Cabinet ministers agreed on Wednesday that Plan B measures would continue, to be reviewed again on January 26.
If the PM wants them to continue after this date, he will need to win a fresh Commons vote.
Mr Johnson told MPs on Wednesday he had been right to resist bringing in stricter Covid measures before Christmas, and that the current rules were “balanced and proportionate ways of ensuring we can live with Covid without letting our guard down”.
In England, around one in 15 people in private households had Covid-19, according to ONS (Office for National Statistics) estimates – a level rising to one in 10 in London.
A further 194,747 lab-confirmed Covid-19 cases had been recorded in the UK as of 9am on Wednesday, while 334 more deaths were recorded – although this figure included a backlog of hospital data from England since January 1.
An estimated 3.7 million people in the UK had Covid-19 in the week ending December 31, up from 2.3 million in the week to December 23 and the highest number since comparable figures began in autumn 2020, the ONS said.

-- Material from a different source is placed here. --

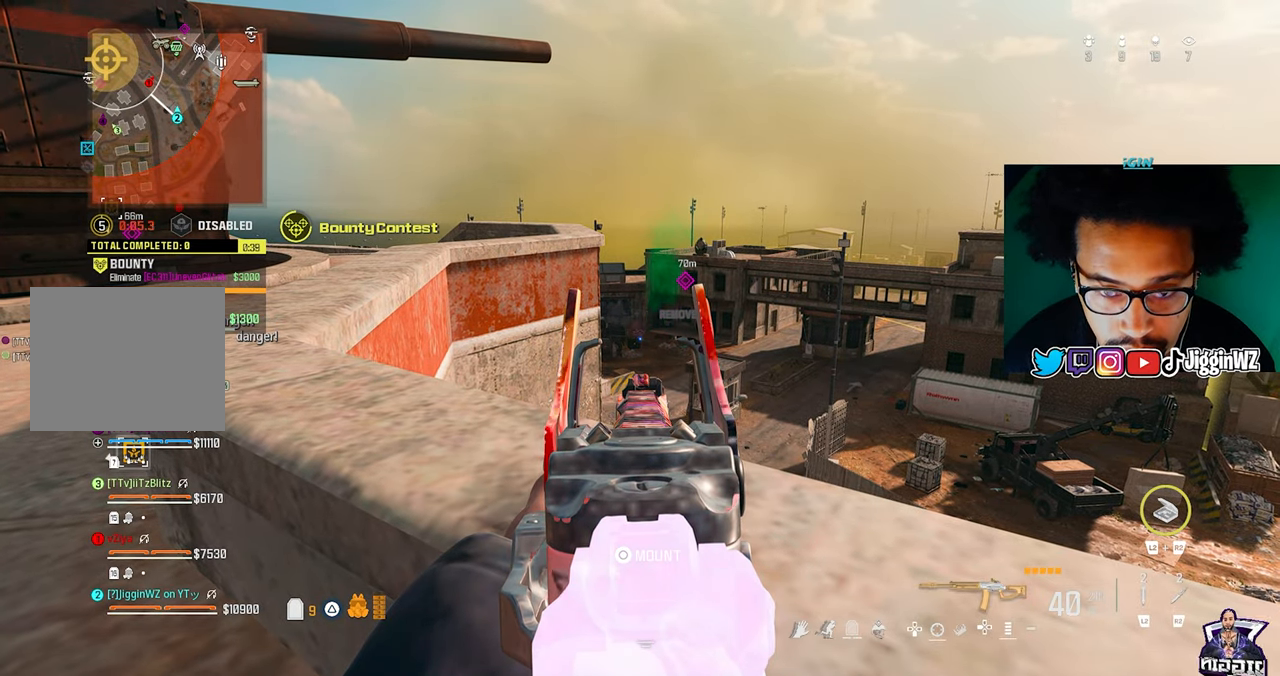
{"buttons": [], "left_stick": "center", "right_stick": "center", "events": []}
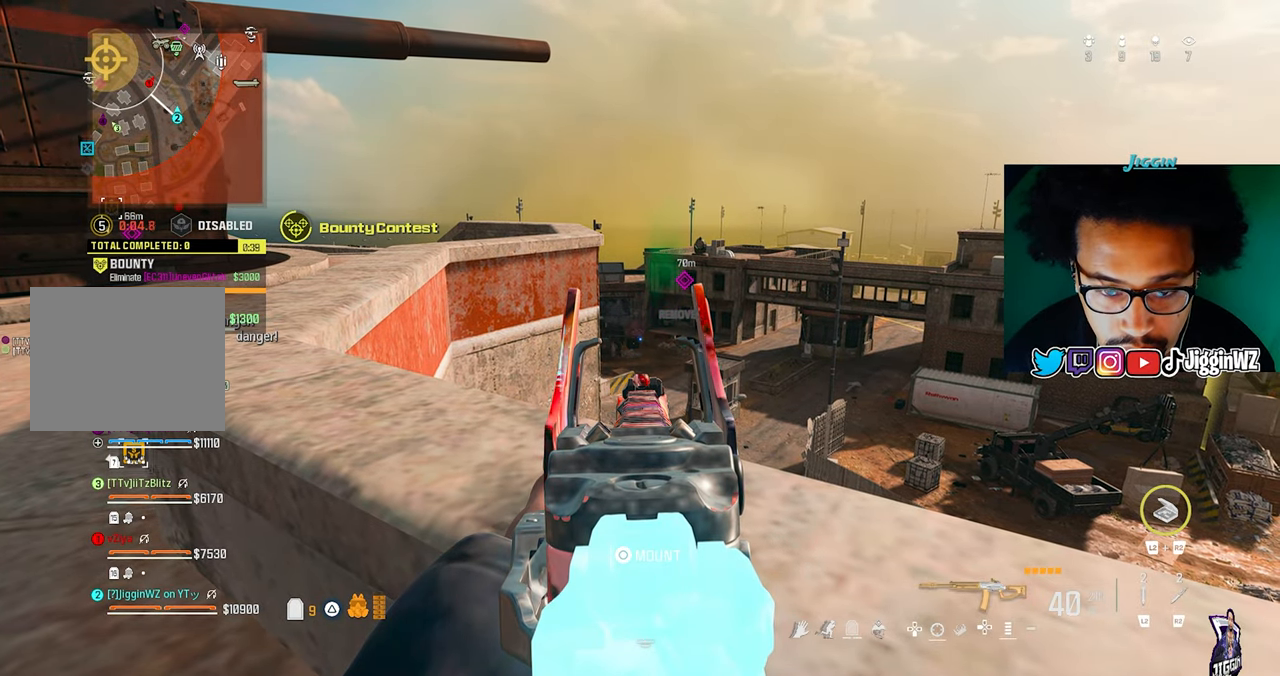
{"buttons": [], "left_stick": "center", "right_stick": "center", "events": []}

Mr Johnson also confirmed plans being implemented across the UK to end the requirement for confirmatory PCR tests for asymptomatic people who tested positive using a lateral flow device (LFD).
The changes in testing procedures are aimed at freeing up laboratory capacity for PCR tests, with the requirement for confirmatory tests suspended in asymptomatic people until the current high levels of infections subside.
The change was being introduced in Northern Ireland on Wednesday, Scotland and Wales on Thursday and England from January 11.
People who have Covid-19 symptoms should still get a PCR test, the UK Health Security Agency said.
Ministers also approved changes to the travel regime for England, with the requirement for pre-departure tests scrapped from 4am on Friday.
Mr Johnson said the requirement to self-isolate on arrival until receipt of a negative PCR test was also being ditched, returning instead to the system in place in October last year, where travellers needed to take a lateral flow test no later than the end of day two after arriving in England, with a PCR test if they were positive.